Jayski's Silly Season Site
Since many of you reading this column likely came here from Jayski, the site is likely no surprise to you. For those who didn't, Jayski is simply the best when it comes to an independent racing website. The site is well organized, separating the fact from the opinion. The news updates are concise and regularly updated. The articles/links section provides a daily update of 20 or more news and opinion articles regarding all things NASCAR. There are also dozens of nuggets elsewhere on the site including race records, TV ratings histories, and a paint scheme archive dating back over a decade. Finally, the site links to dozens of different NASCAR charitable efforts- something you won't find anywhere else. Jayski should be your starting place for all things NASCAR; if you can't find it or link to it from there, it's probably not worth knowing.
For NASCAR stat geeks, Racing Reference is the Holy Writ when it comes to prior NASCAR results. You can search by driver, owner, track, season, crew chief, and virtually any other aspect. The tables are well formatted and easily copied for further sorting in Excel. A particularly useful function is the driver performance by track, which can be limited to the last ten (or fewer) races. The feature provides a great counter-weight to announcers talking about how Driver X has four wins at a track... when those four wins came over a decade ago and he's finished towards the rear lately. The site isn't graphic heavy but the information here is a gold mine.
Frontstretch is another content-heavy site with regular updates and a heavy dose of NASCAR opinion. They've also had a number of drivers pen columns for the site that provide a unique insight into the world of auto racing. Dozens of columnists call the site home and the sheer volume of voices gives a fantastic perspective into what NASCAR fans are thinking. The only drawback is that a good portion of the content is dated (for example, the twitter feed on the front page is dated 2012) but with multiple new articles a day, the concern is a minor one.

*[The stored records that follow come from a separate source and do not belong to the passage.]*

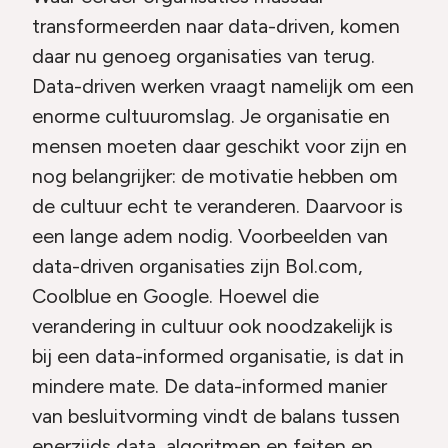
transformeerden naar data-driven, komen
daar nu genoeg organisaties van terug.
Data-driven werken vraagt namelijk om een
enorme cultuuromslag. Je organisatie en
mensen moeten daar geschikt voor zijn en
nog belangrijker: de motivatie hebben om
de cultuur echt te veranderen. Daarvoor is
een lange adem nodig. Voorbeelden van
data-driven organisaties zijn Bol.com,
Coolblue en Google. Hoewel die
verandering in cultuur ook noodzakelijk is
bij een data-informed organisatie, is dat in
mindere mate. De data-informed manier
van besluitvorming vindt de balans tussen
enerzijds data, algoritmen en feiten en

Speedway Media looks and feels like a newspaper. The site owner(s) put some time into the visual appearance and layout and it shows. The feel matches the content as the site is light on opinion and heavy on news. This is the place to go for in-depth items such as press conference transcripts, interviews, and major news updates. And unlike many other sites, SM provides heavy coverage for NASCAR's support series in addition to the Sprint Cup news. A terrific site for those who prefer their news to be free of opinion and bias, allowing the reader to form their own opinions.
Major Sports Sites
Essentially a one man show (Bob Pockrass), the Sporting News NASCAR site still is a cut above many other NASCAR news sites. Pockrass is a veteran motorsports reporter and has the kind of garage access needed to break stories. Yet he doesn't have a history of breaking those stories prematurely; Pockrass is a more traditional reporter in the sense that he seems to be more concerned with getting the story right than getting it first. This is a one man band worth paying attention to.

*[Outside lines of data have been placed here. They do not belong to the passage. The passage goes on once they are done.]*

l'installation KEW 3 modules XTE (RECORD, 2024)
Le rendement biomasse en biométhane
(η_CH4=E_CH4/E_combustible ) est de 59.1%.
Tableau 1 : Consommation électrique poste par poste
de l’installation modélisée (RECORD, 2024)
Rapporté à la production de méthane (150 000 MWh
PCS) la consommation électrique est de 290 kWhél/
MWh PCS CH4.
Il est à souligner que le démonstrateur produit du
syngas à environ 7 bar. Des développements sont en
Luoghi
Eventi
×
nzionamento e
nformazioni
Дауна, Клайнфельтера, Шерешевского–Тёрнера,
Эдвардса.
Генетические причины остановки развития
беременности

While USA Today lacks the mainstream news reputation some larger organizations have, their NASCAR news and opinion is outstanding. Jeff Gluck and Nate Ryan provide a terrific pair of bookends providing NASCAR news that's updated regularly. They've also been unafraid to pen opinion-based columns as well and have done so in high quality and significant volume. The site is also visually appealing thanks in part to the backing of USA Today; a large number of sharp pictures accompany the solid written content. The twitter feeds of Gluck and Ryan at the bottom of the page are a nice finishing touch.
Yahoo! Sports is generally considered to be the best independent overall sports reporting site. As they have no television network they have no perceived conflict of interest that can burden the coverage provided by the broadcast partners. They have a wide variety of reporters on staff and have expanded their investigative reporting arm over the past two years. Their in-race live chat is also the best on the web with entertaining and informative comments from both authors and readers. Be warned, however; you will need a bit to get used to the lingo. Vader, Moobs and Jetski are all names you'll hear while Jimmie Johnson, Kyle Busch and Brad Keselowski are not.

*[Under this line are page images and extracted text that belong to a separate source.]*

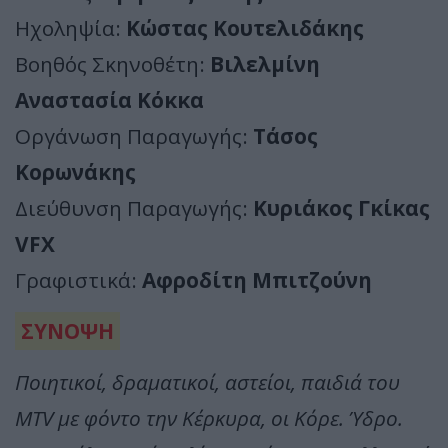
Ηχοληψία:
Κώστας Κουτελιδάκης
Βοηθός Σκηνοθέτη:
Βιλελμίνη
Αναστασία Κόκκα
Οργάνωση Παραγωγής:
Τάσος
Κορωνάκης
Διεύθυνση Παραγωγής:
Κυριάκος Γκίκας
VFX
Γραφιστικά:
Αφροδίτη Μπιτζούνη
ΣΥΝΟΨΗ
Ποιητικοί, δραματικοί, αστείοι, παιδιά του
MTV με φόντο την Κέρκυρα, οι Κόρε. Ύδρο.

Yes, it's Wikipedia. Yes, the fact that the pages can be edited means that the information is not always on point. But when searching by driver or by team, Wikipedia provides a great base of knowledge. You can get a good feel for a driver's career plus often learn a few interesting things about them personally. It's not particularly good as a statistical resource but it can provide a broad outline of drivers and teams. This is especially true for fans who may not have been around to see the “glory days” many old time fans pine for on a regular basis.
The Television Partners
ESPN's NASCAR page is a great landing spot to get an early read on the biggest stories in NASCAR. Its reporters are at the track and have the resources of America's largest sports network behind them. The only issue here is that sometimes articles go on the NASCAR page and sometimes they land on the Motor Sports page, meaning the primary NASCAR site appears dated at times. Overall, however, their reporters are excellent.
Fox Sports in general has lagged behind some of its competitors in terms of online coverage. That's changed over the last year or so, including NASCAR. It's nice to hear from some of the voices on the network broadcast in a more informal atmosphere; both Larry Mac and DW regularly contribute material for the site. Their “Shake and Bake” NASCAR blog site is a poor man's Grantland but does have a few entertaining nuggets from time to time.
More on ESPN from Amazon
One notable omission from the list below is NASCAR's own website. The sanctioning body bought its online right back from Turner a year ago and the results are less than impressive. The site used to offer some mildly critical opinion as a part of its coverage, plus the ability to comment on articles. That criticism is virtually extinct and the comments section went down due to “technical difficulties” early this year. As 2013 draws near its close, those difficulties remain. Clearly, NASCAR got tired of the heavy criticism from readers and decided to ax the ability to offer an opinion. While understandable, the racing series really ought to be better than that.